When Does Surface Reconstruction Struggle

I’m going to try and look at this from my understanding of the fundamentals.

Let us start with the physically-correct way of rendering. My understanding is that physically-correct rendering means the system simulates how light behaves in the real world. And, to add to this, according to the pbrt book: ray tracing is conceptually a simple algorithm; it is based on following the path of a ray of light through a scene as it interacts with and bounces off objects in an environment. So, in physically-correct rendering, we have to consider properties such as refractions, light scattering at surfaces, indirect light transport, ray propogation and more.

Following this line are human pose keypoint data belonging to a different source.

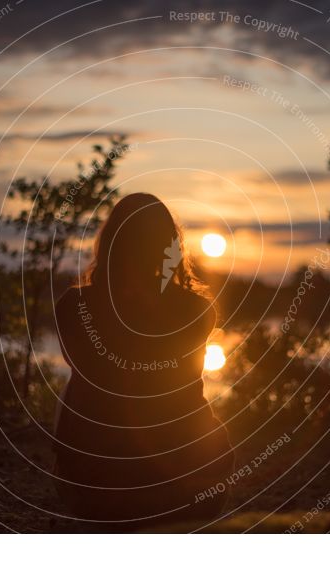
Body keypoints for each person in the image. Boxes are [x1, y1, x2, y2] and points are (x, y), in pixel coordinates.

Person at [53, 193, 234, 526]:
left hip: (92, 483)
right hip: (183, 485)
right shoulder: (196, 309)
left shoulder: (72, 307)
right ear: (169, 246)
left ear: (108, 243)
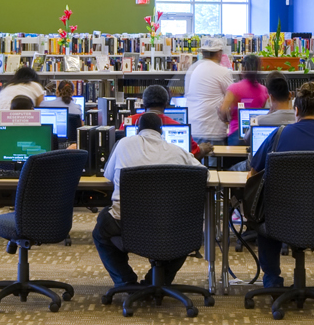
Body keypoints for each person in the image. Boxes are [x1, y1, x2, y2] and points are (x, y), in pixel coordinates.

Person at [248, 81, 314, 293]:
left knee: (265, 215)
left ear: (296, 110)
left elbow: (253, 172)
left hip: (282, 219)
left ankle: (272, 280)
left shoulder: (278, 136)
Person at [92, 110, 204, 290]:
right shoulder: (177, 151)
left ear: (137, 129)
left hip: (125, 222)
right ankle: (157, 281)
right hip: (167, 222)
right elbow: (202, 174)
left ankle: (125, 281)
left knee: (100, 232)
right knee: (188, 234)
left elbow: (108, 176)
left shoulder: (123, 144)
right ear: (161, 131)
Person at [184, 36, 235, 149]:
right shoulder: (222, 71)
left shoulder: (192, 69)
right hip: (212, 130)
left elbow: (187, 95)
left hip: (193, 128)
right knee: (213, 165)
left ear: (202, 52)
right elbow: (232, 97)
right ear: (219, 54)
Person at [221, 52, 269, 141]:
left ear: (243, 68)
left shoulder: (234, 88)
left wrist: (228, 117)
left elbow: (223, 111)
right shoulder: (264, 90)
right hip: (255, 135)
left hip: (236, 133)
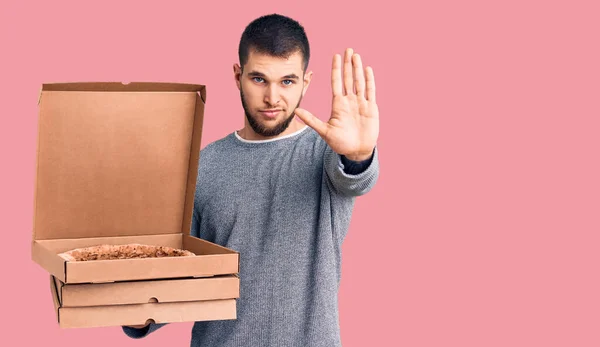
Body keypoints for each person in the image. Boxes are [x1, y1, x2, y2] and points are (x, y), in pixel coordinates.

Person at [123, 13, 380, 347]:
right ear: (237, 75)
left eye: (287, 81)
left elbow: (354, 180)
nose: (273, 98)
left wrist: (359, 155)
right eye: (259, 79)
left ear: (306, 81)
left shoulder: (326, 155)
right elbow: (184, 274)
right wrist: (128, 307)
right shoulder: (204, 165)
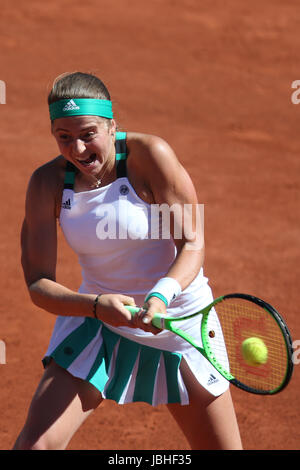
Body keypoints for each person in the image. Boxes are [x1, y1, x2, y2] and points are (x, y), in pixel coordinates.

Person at [13, 72, 242, 450]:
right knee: (35, 446)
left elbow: (192, 242)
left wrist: (160, 297)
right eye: (64, 137)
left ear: (112, 125)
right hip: (99, 325)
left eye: (89, 134)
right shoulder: (46, 183)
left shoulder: (151, 156)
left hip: (180, 322)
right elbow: (38, 283)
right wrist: (97, 307)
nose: (78, 149)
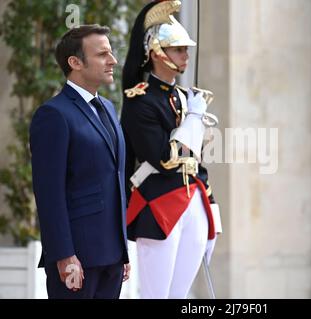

Surface meshes, on the other hand, are designed for computational efficiency, not accuracy in light simulation. Here, we assume that objects are composed of hard surfaces. By reconstructing our Gaussians to surfaces entirely, we lose their inherent volumetric properties. So it becomes much harder to recover volumetric effects (fire/smoke), or fuzzy materials (hair/grass). With just surfaces, its much difficult to model the physical properties of light. For example, in this image, I believe we would not be able to model the interaction of light underneath the the snow if we just considered the surface representation.


this concludes my notes on the paper SuGaR: Surface-Aligned Gaussian Splatting for Efficient 3D Mesh Reconstruction and High-Quality Mesh Rendering.